Prince Abdulaziz bin Salman, Saudi Energy Minister, stated that “What binds us together is so much more than you might imagine.” “We may differ from one another, but we are bound.”

Prince Abdulaziz refused to give details about how they reached that consensus, saying that it would lead to the cartel “losing our advantage of being mystery and clever.” However, he was clearly irritated by earlier reports on the dispute between Saudi Arabia and the UAE, which has been the dominant member of the Vienna-based cartel.

In a gesture of respect, Prince Abdulaziz deferred to al-Mazrouei at the start of a news conference.

Al-Mazrouei stated that the UAE was committed to this group. He also said that they would continue to work within this group to make sure everyone is happy. Al-Mazrouei praised the agreement as a “full deal” between all parties.

However, tensions remain between neighboring countries outside of OPEC. While the UAE has mostly withdrawn from Saudi-led Yemeni war, it also recognized Israel diplomatically. After years of boycotting Qatar, Saudi Arabia has now opened its doors to Qatar. However, relations between Abu Dhabi (Doha) remain icy. Saudi Arabia has also sought out international business headquarters, something that could impact Dubai’s business hub.

Abu Dhabi’s powerful Crown Prince Mohammed bin Zayed is the country’s de facto ruler. He and the Saudi Crown Prince Mohammed bin Salman are close, though they have not been able to meet in person for many years. They will likely meet in Saudi Arabia on Monday.

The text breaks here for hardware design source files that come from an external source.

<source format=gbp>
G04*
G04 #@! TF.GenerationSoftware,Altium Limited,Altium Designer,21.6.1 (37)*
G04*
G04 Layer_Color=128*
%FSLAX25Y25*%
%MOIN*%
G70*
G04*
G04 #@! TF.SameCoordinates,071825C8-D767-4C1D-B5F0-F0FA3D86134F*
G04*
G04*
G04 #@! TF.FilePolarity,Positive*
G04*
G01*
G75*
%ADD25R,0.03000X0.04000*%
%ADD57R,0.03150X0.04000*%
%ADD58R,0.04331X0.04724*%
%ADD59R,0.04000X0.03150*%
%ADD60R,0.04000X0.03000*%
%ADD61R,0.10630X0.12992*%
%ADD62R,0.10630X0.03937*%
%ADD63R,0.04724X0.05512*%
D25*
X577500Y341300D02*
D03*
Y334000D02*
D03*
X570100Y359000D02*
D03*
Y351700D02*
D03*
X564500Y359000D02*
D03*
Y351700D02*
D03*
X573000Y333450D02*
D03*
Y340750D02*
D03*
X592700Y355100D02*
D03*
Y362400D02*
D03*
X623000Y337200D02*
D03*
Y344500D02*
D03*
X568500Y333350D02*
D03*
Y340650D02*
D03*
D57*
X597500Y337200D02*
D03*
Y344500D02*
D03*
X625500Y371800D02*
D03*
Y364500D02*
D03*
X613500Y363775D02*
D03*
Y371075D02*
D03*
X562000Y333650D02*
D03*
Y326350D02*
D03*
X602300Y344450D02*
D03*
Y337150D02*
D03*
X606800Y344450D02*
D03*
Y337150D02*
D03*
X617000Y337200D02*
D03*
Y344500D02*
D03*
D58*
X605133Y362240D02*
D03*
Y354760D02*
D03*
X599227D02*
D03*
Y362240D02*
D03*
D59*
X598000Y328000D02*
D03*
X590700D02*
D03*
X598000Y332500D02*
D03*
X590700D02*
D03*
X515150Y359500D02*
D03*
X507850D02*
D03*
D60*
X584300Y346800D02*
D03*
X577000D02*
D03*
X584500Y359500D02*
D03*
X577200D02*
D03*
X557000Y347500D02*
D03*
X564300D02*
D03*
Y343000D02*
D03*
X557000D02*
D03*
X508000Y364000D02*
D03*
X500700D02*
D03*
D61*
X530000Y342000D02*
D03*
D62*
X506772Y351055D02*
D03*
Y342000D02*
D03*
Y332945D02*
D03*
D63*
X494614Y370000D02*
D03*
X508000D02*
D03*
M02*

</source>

The new production limits would allow the UAE to produce up to 3 million barrels per day of crude oil starting in May 2022. This is below the 3.8million barrels per day that it had reportedly requested. Saudi Arabia’s limit at 11 million barrels per day would be increased to 11.5 millions, as would Russia’s. Iraq and Kuwait saw smaller increases.

OPEC stated that oil prices have continued to rise in its statement.

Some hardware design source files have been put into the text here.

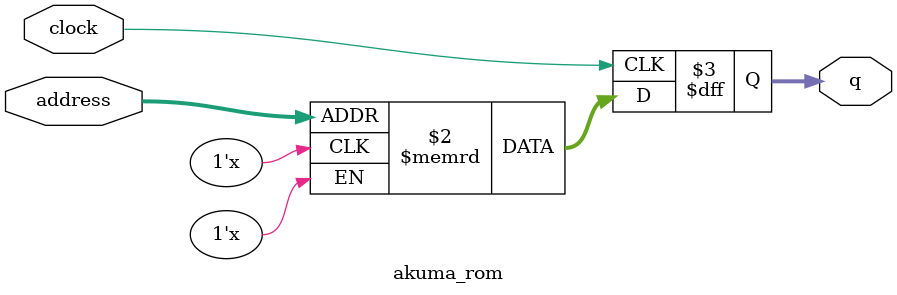
<source format=sv>
module akuma_rom (
	input logic clock,
	input logic [14:0] address,
	output logic [4:0] q
);

logic [4:0] memory [0:18899] /* synthesis ram_init_file = "./akuma/akuma.mif" */;

always_ff @ (posedge clock) begin
	q <= memory[address];
end

endmodule

</source>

The cartel stated that economic recovery was continuing in many parts of the world thanks to accelerating vaccination programs.

Prince Abdulaziz also mentioned that OPEC members Nigeria and Algeria had raised concerns about production limits.

Oil prices fell amid the coronavirus pandemic. Demand for jet fuel and gasoline plummeted amid lockdowns around the world, briefly seeing oil futures trade negatives. Since then, demand has rebounded, as major world economies have access to vaccines that are still not distributed equally across the globe.

Benchmark Brent crude oil was traded at $73 per barrel on Friday.

OPEC was once strong enough to stop the U.S. with its 1970s oil embargo. In 2016, OPEC needed nonmembers like Russia to push for a production cut. This occurred after prices fell below $30 per barrel and rising American production. The so-called OPEC+ was born in 2016, as a result of that agreement. It joined the cartel to reduce production to stimulate prices.

OPEC+ reached an agreement in 2020 to remove a record 10,000,000 barrels of crude oil per day from the market, which was intended to increase prices. Over time, it has slowly increased its production by 4.2 million barrels.

The cartel stated that it will separately increase its production by 400,000 barrels per day from August through December, a total of 2,000,000 barrels. The cartel will then evaluate plans to determine whether it will phase out its 5.8 million barrels of oil production by 2022, as per the original agreement.

Angola and Congo are OPEC members. The so-called OPEC+ includes Azerbaijan and Brunei as well as Kazakhstan, Malaysian, Mexico, Oman Russia, Sudan, South Sudan, and Brunei.

Prince Abdulaziz, while praising Sunday’s agreement, gave a cheerful assessment of the future despite recent turmoil. This suggested that the expanded group might survive beyond the expiration or cut of the cuts next January.

The prince declared that “OPEC+ will be here to stay”.